== TEXT BLOCK ==

******

On 3 May, the government completed its review of tips, service charges and troncs, and gave the industry until 27 June to influence the consultation process. To gauge the mood, The Caterer, supported by WMT Chartered Accountants, hosted a round table of industry employers to thrash out the issues, the hurdles and the best outcomes. Rosalind Mullen was there

 

 

The attendees

 

Francesco Cappucci, operations director, M Restaurants

 

Peter Davies, managing director and co-owner, WMT Chartered Accountants

 

Nick Gibson, Drapers Arms, Islington, London

 

Lawrence Hartley, co-owner, Mustard

 

Tim Healy, co-owner, Mustard

 

Serena von der Heyde, general manager and owner, the Georgian House hotel

 

Joel Kissin, owner, Boulestin

 

David Moore, founder and owner, Pied à Terre and L'Autre Pied, London

 

Tony Sophoclides, director of communications, the Association of Licensed Multiple Retailers

 

Chris Yates, managing director, Angela Hartnett

 

John Guthrie, employment policy advisor, BHA

 

How do you approach tipping and service charge in your own restaurants?

******

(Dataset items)
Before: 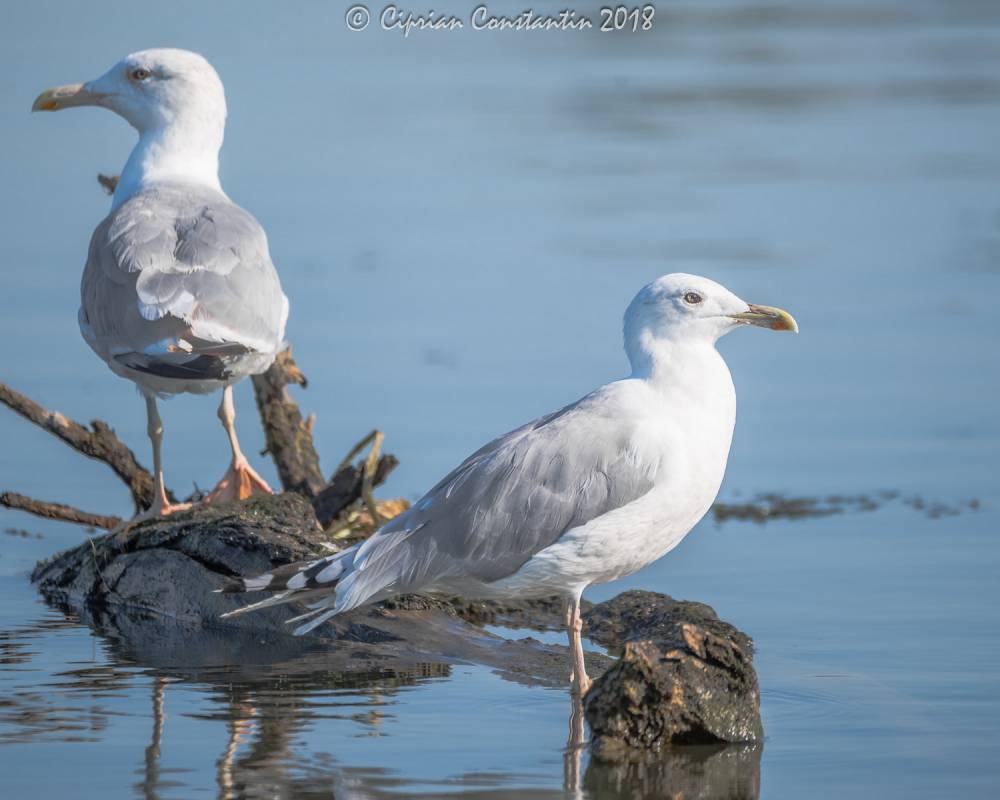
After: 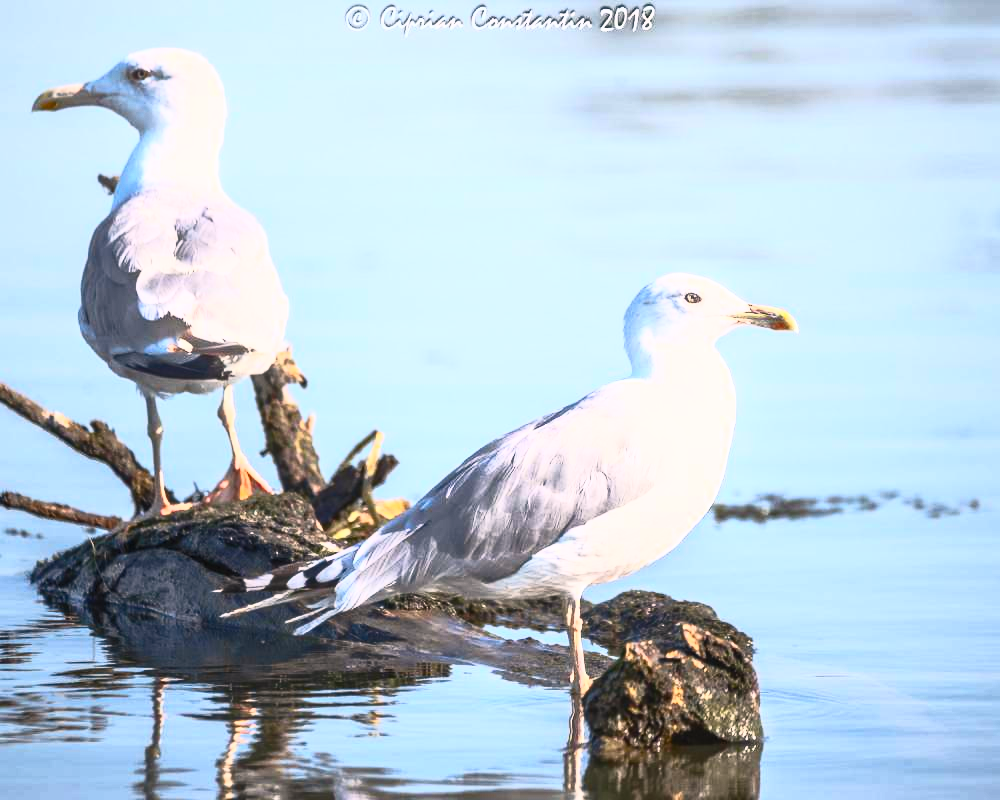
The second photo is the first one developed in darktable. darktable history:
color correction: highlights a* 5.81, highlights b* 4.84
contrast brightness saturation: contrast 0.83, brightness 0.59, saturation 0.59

******

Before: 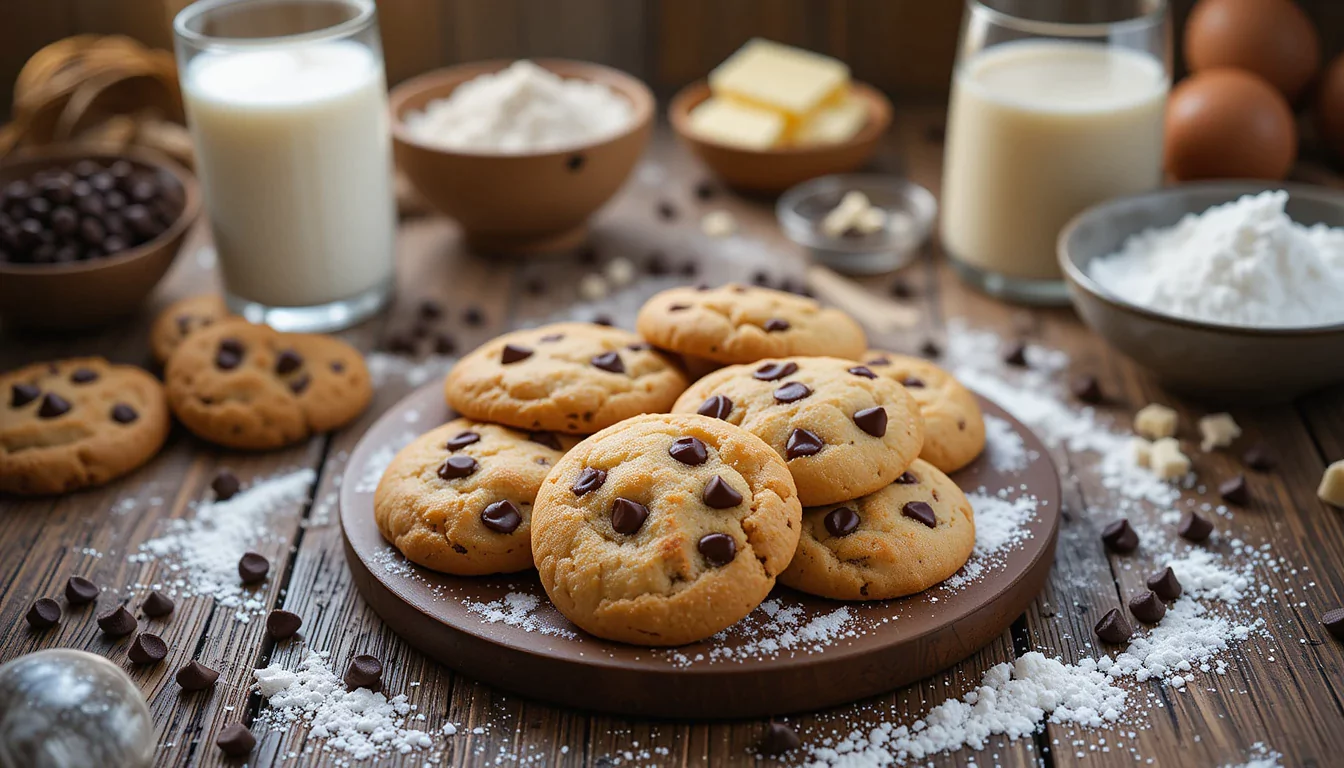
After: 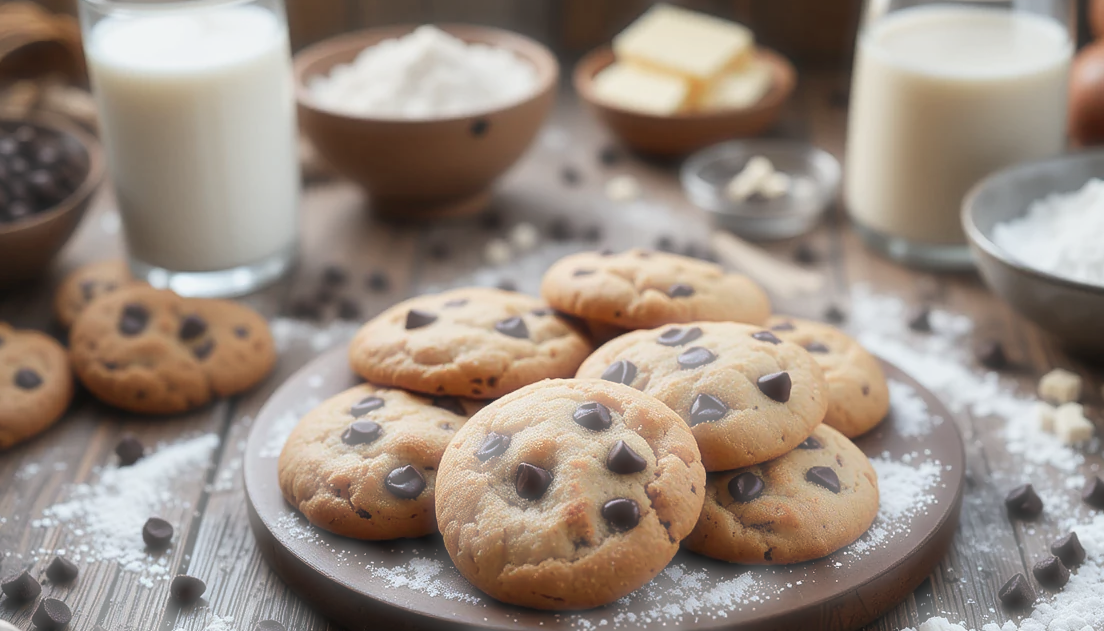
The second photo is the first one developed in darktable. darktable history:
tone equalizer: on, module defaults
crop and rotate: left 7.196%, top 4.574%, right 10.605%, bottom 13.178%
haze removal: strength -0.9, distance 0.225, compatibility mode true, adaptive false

******

== INSTRUCTIONS FOR THE TASK ==
Answer these questions from the round-table text, one per line:
1. By what date did the government give the industry to influence the consultation process?
2. Which firm supported The Caterer in hosting the round table?
3. What role does Tony Sophoclides hold, and at which organization?
Draw only on the round-table text and not on the material.

== THE RESULT ==
1. 27 June
2. WMT Chartered Accountants
3. Director of communications at the Association of Licensed Multiple Retailers